§ Stored data entries
════════

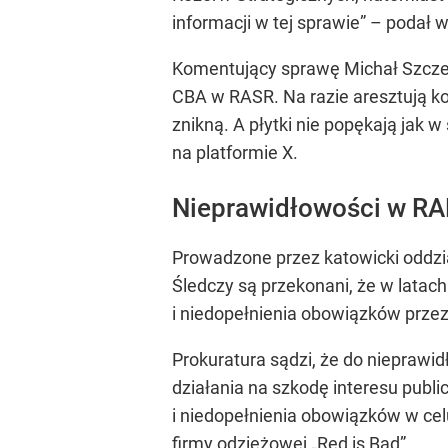
informacji w tej sprawie” – podał
Komentujący sprawę Michał Szczer
CBA w RASR. Na razie aresztują ko
znikną. A płytki nie popękają jak 
na platformie X.
Nieprawidłowości w R
Prowadzone przez katowicki oddzia
Śledczy są przekonani, że w latac
i niedopełnienia obowiązków prze
Prokuratura sądzi, że do niepraw
działania na szkodę interesu publ
i niedopełnienia obowiązków w cel
firmy odzieżowej „Red is Bad”.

════════

§ TASK ITEM
In the data above, find each line that uses the string "obowiązków". Copy it.

§ OUTPUT
i niedopełnienia obowiązków prze
i niedopełnienia obowiązków w cel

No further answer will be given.